Cloud computing and the top skills needed by data scientists
To put it simply, ‘Cloud’ means ‘the internet’ and ‘Cloud computing’ is the delivery of computing services over the internet. Cloud computing enables users to rent physical data servers, storage, databases and computing power from cloud providers under a pay-as-you-go payment scheme. Sometimes the cloud providers also supply software and analytics on the cloud. According to Microsoft, cloud services can be classified into four main categories: Infrastructure as a service (IaaS), Platform as a service (PaaS), Serverless computing and Software as a service (SaaS). IaaS refers to the renting of IT infrastructure including servers, virtual machines, storage, networks and operating systems. PaaS provides an environment for developing and managing web or mobile software applications. Serverless computing focuses on providing the management and maintenance of infrastructures needed for app development. SaaS involves supplying software applications on demand over the internet.
The major players
The main players in the Cloud computing market include Amazon Web Services (AWS), Microsoft Azure, Google Cloud Platform (GCP), IBM Cloud, VMware Cloud, Oracle Cloud and Alibaba Cloud. According to Canalys research, a global technology market analyst firm, AWS has a 32.3% share of the market with 16.9% for Microsoft Azure and 5.8% for GCP. Alibaba, the newly emerged Chinese company with 4.9% of the market share, could shake up the pecking order in the coming years. AWS still leads the race, building on its first mover advantage, having started cloud services in 2006, seven years before its competitors entered the market. However, in sales gains, GCP has experienced an 88% year-on-year growth from 2018 to 2019, quickly expanding its footprint in the cloud computing industry.

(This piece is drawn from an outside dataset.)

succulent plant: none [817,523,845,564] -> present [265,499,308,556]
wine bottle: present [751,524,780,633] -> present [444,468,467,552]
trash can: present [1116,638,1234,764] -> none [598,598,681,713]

Cloud computing for Data Scientist
Cloud computing is becoming increasingly vital for not just the software developers but in the field of big data analytics: cloud computing makes expanding computing power and deploying data solutions much easier and is therefore handy for data scientists who are digging into large datasets. Each of the three major cloud providers has a set of powerful tools for data scientists: For AWS, widely known tools include Redshift, EC2, EMR, S3, Data Pipeline and Database Migration Service. Customers include Standard Chartered Bank and S&P Global Ratings (financial services), Skyscanner (travel & hospitality), Nielsen (marketing & advertising), Royal Dutch Shell (energy) and The Guardian (media). Microsoft Azure, on the other hand, provides AzureSQL, DocumentDB, AzureTable and AzureBlob for data storage purposes, HDinsight as a HortonWorks distribution of Hadoop (including Hive, MapReduce, Spark,etc.) and AzureML for an easy implementation of machine learning algorithms. A plus of using Azure is that all tools mentioned above could be integrated with Microsoft Excel and Power BI – making results easier to visualise and more accessible for individuals with different technical skills. Customers of its data-related services in the UK include Concentra, NEL and Presence Orb. Widely used services for GCP include Google BigQuery for data collection and exploration, Vision/Speech/Translate/Natural Language API for data extraction and transformation, Cloud Dataprep, Cloud Dataflow and Apache Beam for data cleansing, Data Studio for visualization, and Tensorflow for machine learning purposes. Customers in Europe include HSBC (financial services), Sky UK and ITV (media), Philips (manufacturing), and AB InBev, Burger King, Ferrero and Morrisons (retail and consumer goods).
Skills needed for Cloud Computing jobs
According to a study of tech job listings on SimplyHired, Indeed, Monster, and LinkedIn in December 2019, demand for cloud platform skills is rising. AWS showed up in around 20% of listings with the keyword ‘Data Scientist’, while Azure appeared in around 10%. A qualified data scientist needs to hone their cloud computing skills, learning to perform a series of tasks in the data pipeline on the cloud. This includes data acquisition, data cleansing, data transformation and data mining, as well as model training and testing, using the toolkits provided by the major cloud platforms, especially AWS and Azure.